In some areas shale gas and CBG plays are well developed (Barnett Shale, San Juan Basin CBG, Powder River Basin CBG, Arkoma Basin CBG to name a few), while other areas are still relatively undeveloped (Woodford Shale in Oklahoma, Illinois Basin CBG, Gulf Coast CBG are examples). As industry works to deliver needed gas supplies, companies are working hard to apply lessons learned as they move forward in new areas.

Jeffrey Eppink with Advanced Resources International noted that it was “new strategies and technologies, which contribute to continued significant reductions in drilling time and cost, that are helping to convert ‘unconventional’ resources into reserves.” He cited an example of reducing drilling time in one East Texas Cotton Valley field by more than 50 percent, while at the same time significantly increasing initial production and ultimate recovery.

Rod Nelson with Schlumberger challenged listeners to understand reservoirs at a whole new level, using data mining techniques to work on the right wells in existing fields, and finding novel ways or smarter places to apply new or existing technologies in new completions. Using Schlumberger’s PressureXpress tool to affordably measure pressure in multiple zones to guide subsequent completion and stimulation design in tight gas wells is one example he gave. Tests with PressureXpress can be done in a minute, a significant improvement over past technology.

Most now recognize that drilling, completion and operations practices for different basins will be different. With unconventional gas typically requiring many wells, it is important economically to find the best drilling, completion, stimulation and operations practices early in field development, rather than thinking, “We should have done it this way,” after most wells have already been drilled.
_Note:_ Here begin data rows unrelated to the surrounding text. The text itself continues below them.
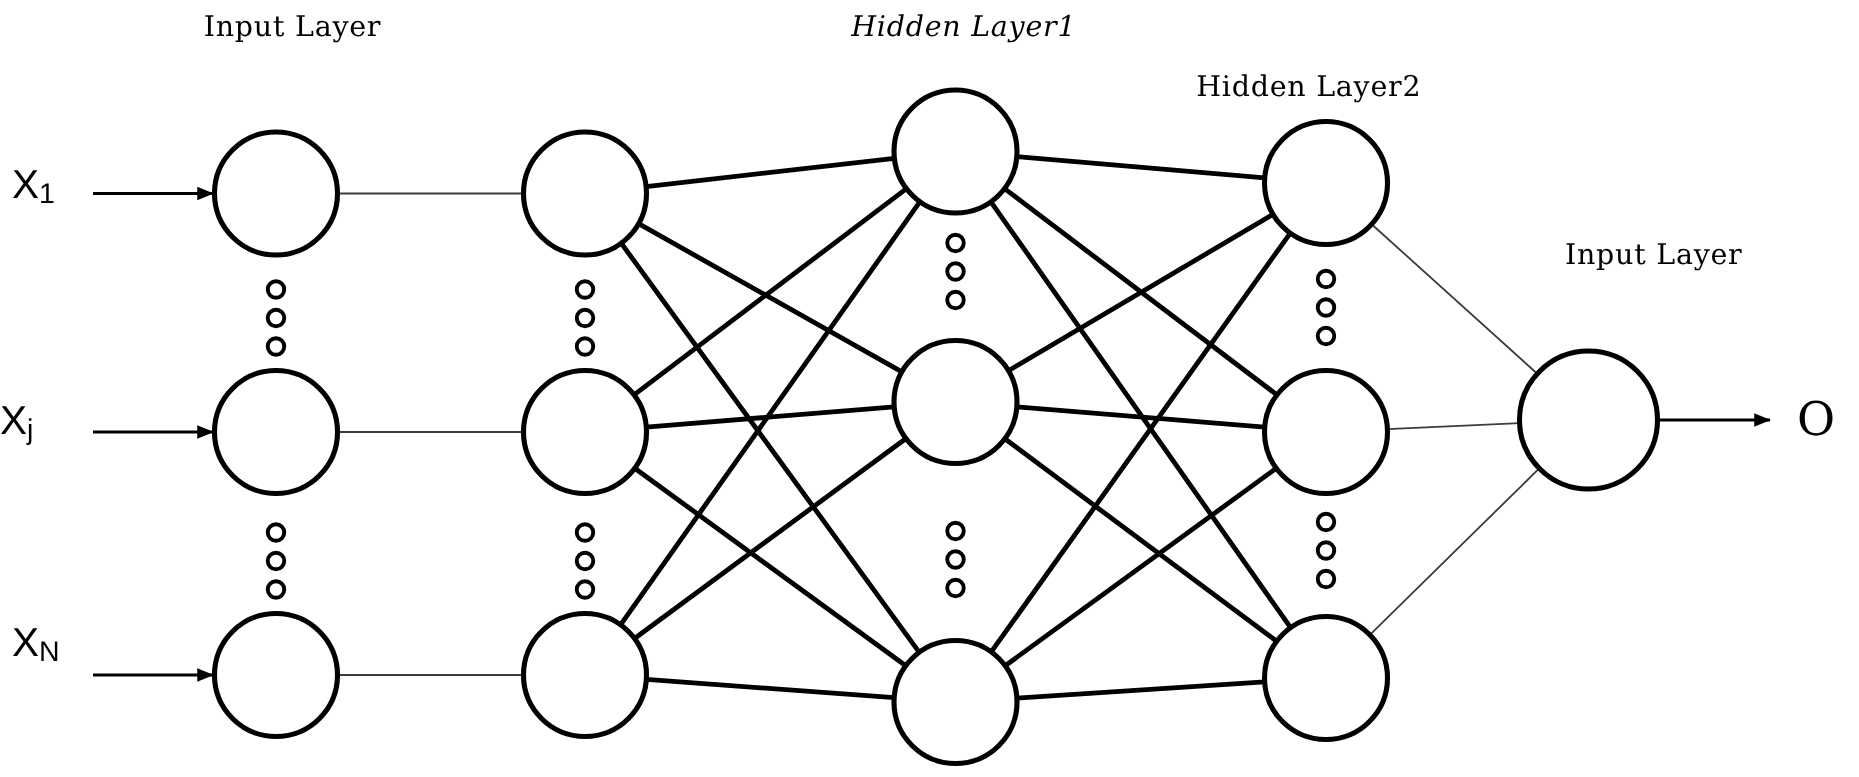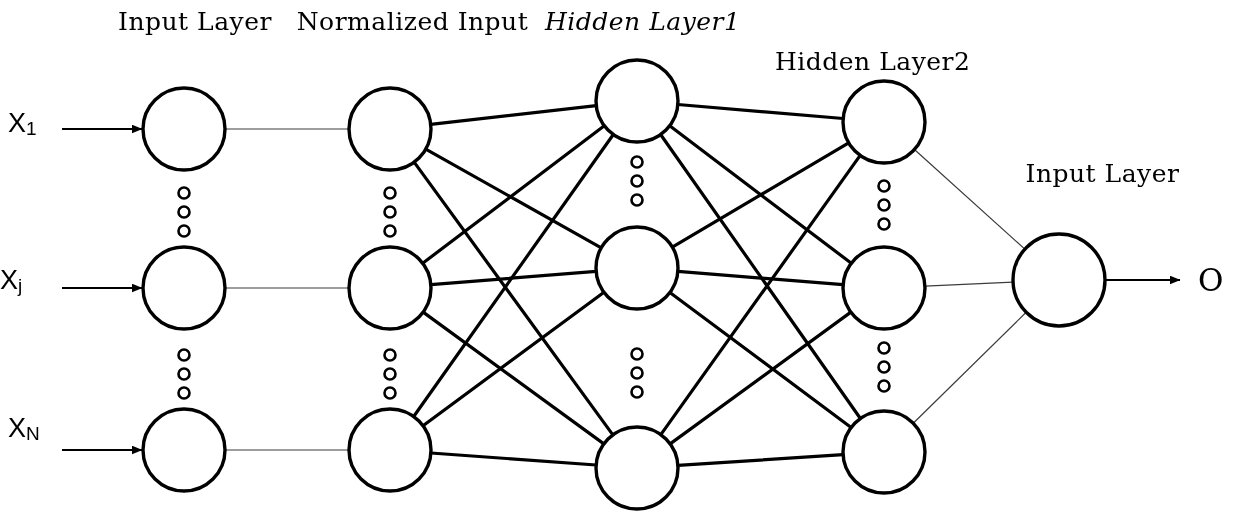--- a/index.html
+++ b/index.html
@@ -21,21 +21,21 @@
     position: absolute;
     left: 0;
     top: 0;
     width: 1239px;
     height: 518px;
     display: block;
   }
   .layer-title {
     position: absolute;
     font-family: "DejaVu Serif", serif;
-    font-size: 25px;
+    font-size: 19px;
     letter-spacing: 0.5px;
     color: #000000;
     white-space: pre;
     text-align: center;
     line-height: 1.12;
   }
   .io-label {
     position: absolute;
     font-family: Liberation Sans, sans-serif;
     font-size: 27px;
@@ -137,21 +137,21 @@
         <circle cx="884" cy="205" r="5.5" fill="#ffffff" stroke="#000000" stroke-width="2.6"></circle>
         <circle cx="884" cy="224" r="5.5" fill="#ffffff" stroke="#000000" stroke-width="2.6"></circle>
         <circle cx="884" cy="348" r="5.5" fill="#ffffff" stroke="#000000" stroke-width="2.6"></circle>
         <circle cx="884" cy="367" r="5.5" fill="#ffffff" stroke="#000000" stroke-width="2.6"></circle>
         <circle cx="884" cy="386" r="5.5" fill="#ffffff" stroke="#000000" stroke-width="2.6"></circle>
       </g>
   </svg>
 
   <div id="titles">
       <div class="layer-title" style="left: 110px; top: 8px; width: 170px;"><div>Input Layer</div></div>
-      <div class="layer-title" style="left: 295px; top: 8px; width: 235px;"><div>Normalized Input</div></div>
+      <div class="layer-title" style="left: 295px; top: 8px; width: 235px;"></div>
       <div class="layer-title" style="left: 545px; top: 8px; width: 195px; font-style: italic;"><div>Hidden Layer1</div></div>
       <div class="layer-title" style="left: 775px; top: 8px; width: 195px; margin-top: 40px;"><div>Hidden Layer2</div></div>
       <div class="layer-title" style="left: 1010px; top: 160px; width: 185px;"><div>Input Layer</div></div>
     </div>
   <div id="in-labels">
       <div class="io-label" style="left: 8px; top: 108px;"><span>X</span><span class="sub">1</span></div>
       <div class="io-label" style="left: 0; top: 265px;"><span>X</span><span class="sub">j</span></div>
       <div class="io-label" style="left: 8px; top: 413px;"><span>X</span><span class="sub">N</span></div>
     </div>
The Barnett Shale is present in Johnson County, TX., but the area is missing the Viola and Forestburg fracture barriers that help keep fracs from going into the Ellenburger. As Hallwood Energy started developing its Johnson County properties, it knew it faced a learning curve. But by systematically varying major variables in drilling, perforating and hydraulic fracturing from the start, the company was quickly able to home in on what practices performed best. For Hallwood’s situation, horizontal wells perform convincingly better. The answer may be different somewhere else, but the important concept to remember is the “systematic process” for discovering early what performs best.
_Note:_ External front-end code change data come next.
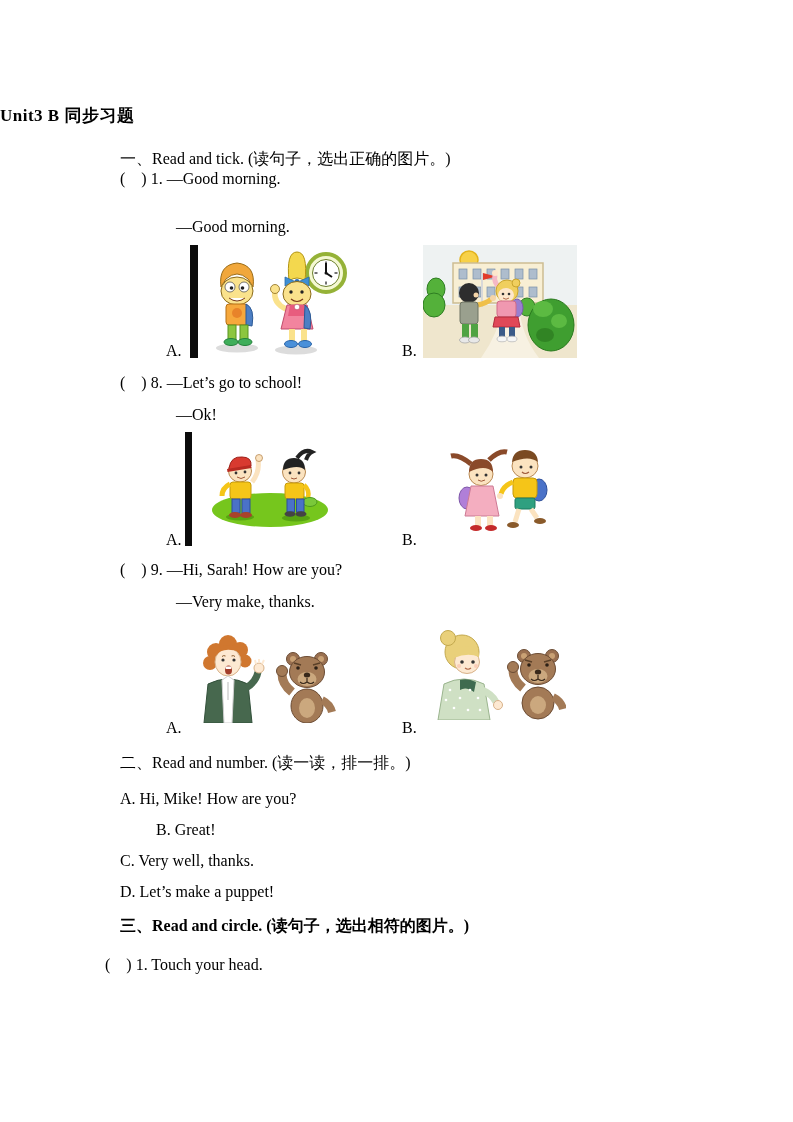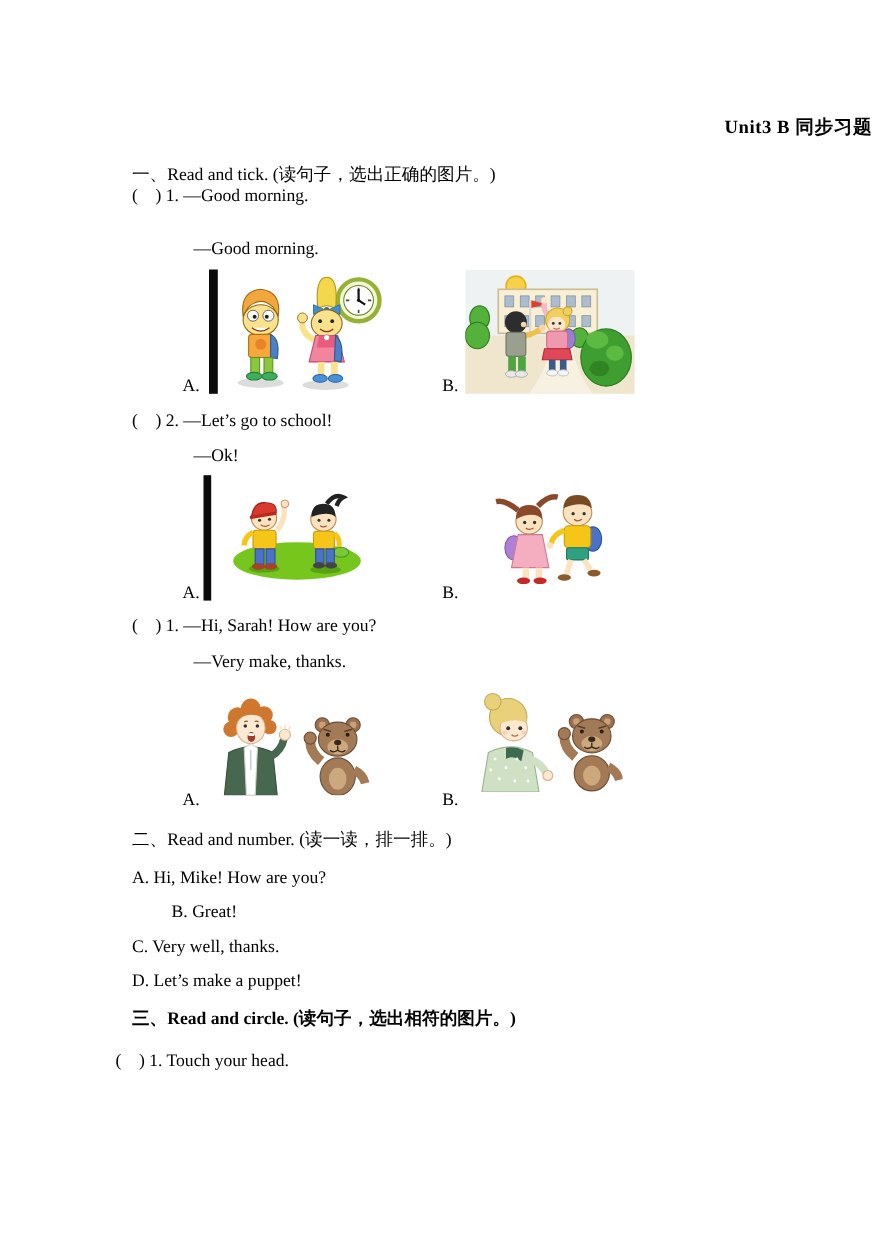--- a/index.html
+++ b/index.html
@@ -3,21 +3,21 @@
 <meta charset="utf-8">
 <style>
   * { margin:0; padding:0; box-sizing:border-box; }
   html,body { background:#ffffff; }
   .page {
     position:relative; width:793px; height:1122px; background:#ffffff;
     font-family:"Liberation Serif","DejaVu Serif",serif; color:#000;
     overflow:hidden;
   }
   .title {
-    position:absolute; left:0; right:0; top:104px; text-align:right;
+    position:absolute; left:0; right:0; top:104px; text-align:left;
     font-weight:bold; font-size:17px; letter-spacing:0.5px;
   }
   .line { position:absolute; font-size:16px; white-space:pre; }
   .heading { font-size:16px; }
   .opt-label { position:absolute; font-size:16px; }
   .bar { position:absolute; background:#0b0b0b; }
   .illus { position:absolute; }
   svg { display:block; }
 </style>
 </head>
@@ -151,21 +151,21 @@
         <rect x="74" y="56" width="19" height="16" rx="3" fill="#f098b0" stroke="#d06a88" stroke-width="1"></rect>
         <path d="M72 72 H95 L97 82 H70 Z" fill="#e04858" stroke="#b02a3a" stroke-width="1"></path>
         <rect x="76" y="82" width="6" height="10" fill="#3a5a88"></rect>
         <rect x="86" y="82" width="6" height="10" fill="#3a5a88"></rect>
         <ellipse cx="79" cy="94" rx="5" ry="2.8" fill="#f5f5f5" stroke="#bbb" stroke-width="0.8"></ellipse>
         <ellipse cx="89" cy="94" rx="5" ry="2.8" fill="#f5f5f5" stroke="#bbb" stroke-width="0.8"></ellipse>
       </g>
     </svg>
   </div>
 
-  <div class="line" style="left:120px; top:374px;">(    ) 2. —Let’s go to school!</div>
+  <div class="line" style="left:120px; top:374px;">(    ) 8. —Let’s go to school!</div>
   <div class="line" style="left:176px; top:406px;">—Ok!</div>
 
   <div class="bar" style="left:185px; top:432px; width:7px; height:114px;"></div>
   <div class="opt-label" style="left:166px; top:531px;">A.</div>
   <div class="illus" style="left:200px; top:444px; width:140px; height:88px;" aria-label="boy-and-girl-playing-on-grass">
     <svg width="140" height="88" viewBox="0 0 140 88">
       <ellipse cx="70" cy="66" rx="58" ry="17" fill="#76c61d"></ellipse>
       <ellipse cx="40" cy="73" rx="14" ry="3.5" fill="#57a312"></ellipse>
       <ellipse cx="96" cy="74" rx="14" ry="3.5" fill="#57a312"></ellipse>
       <g>
@@ -232,21 +232,21 @@
         <circle cx="55" cy="54" r="3" fill="#fbe3c0"></circle>
         <rect x="70" y="56" width="20" height="11" rx="2" fill="#2fa080" stroke="#1d7a5e" stroke-width="1"></rect>
         <path d="M74 67 L70 80" stroke="#fbe3c0" stroke-width="5"></path>
         <path d="M86 67 L92 76" stroke="#fbe3c0" stroke-width="5"></path>
         <ellipse cx="68" cy="83" rx="6" ry="3" fill="#8a5a2a"></ellipse>
         <ellipse cx="95" cy="79" rx="6" ry="3" fill="#8a5a2a"></ellipse>
       </g>
     </svg>
   </div>
 
-  <div class="line" style="left:120px; top:561px;">(    ) 1. —Hi, Sarah! How are you?</div>
+  <div class="line" style="left:120px; top:561px;">(    ) 9. —Hi, Sarah! How are you?</div>
   <div class="line" style="left:176px; top:593px;">—Very make, thanks.</div>
 
   <div class="opt-label" style="left:166px; top:719px;">A.</div>
   <div class="illus" style="left:194px; top:630px; width:142px; height:93px;" aria-label="woman-waving-with-teddy-bear">
     <svg width="142" height="93" viewBox="0 0 142 93">
       <g>
         <circle cx="22" cy="22" r="9" fill="#d0772f"></circle>
         <circle cx="34" cy="14" r="9" fill="#d0772f"></circle>
         <circle cx="46" cy="20" r="8" fill="#d0772f"></circle>
         <circle cx="16" cy="33" r="7" fill="#d0772f"></circle>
Innovation also includes finding new approaches for environmental challenges. In the Pinedale Anticline, Questar’s tight gas development was limited by wildlife restrictions that compressed drilling activities into a narrow window during summer. Full development would take a long time for hundreds of locations with conventional drilling, plus there would be a major number of surface disturbances.

Questar’s proposed solution was year-round operations with extensive directional drilling from three pads, using two rigs per pad. Installing water- and condensate-gathering lines would minimize truck traffic impacts. Not only would there be significantly less surface disturbance with this approach, but with year-round drilling, the time required to fully develop the resource would be shortened by more than a decade. The Bureau of Land Management approved Questar’s proposal in mid-November, allowing one pad this winter and three pads beginning in the 2005-06 winter after the water- and condensate-gathering systems were completed.

Mention Wyoming and CBG, and one automatically thinks of the Powder River Basin. But there is activity farther west in Carbon County in the Atlantic Rim play on the shallow eastern margin of the Washakie Basin. The play area is 55 miles long (north-south) by five miles wide (east-west). Production there comes from Upper Cretaceous coals within the Mesaverde group.

Early wells indicate rates of 1 million cubic feet a day are achievable, although average rates are half that. When fully developed, there may be as many as 3,800 wells. Initial development is occurring in nine pods, or drilling areas. The learning curve in these pods (and somewhat different completion and stimulation practices are evolving in the different pods) will help establish those practices that are most economically attractive when full-scale development occurs.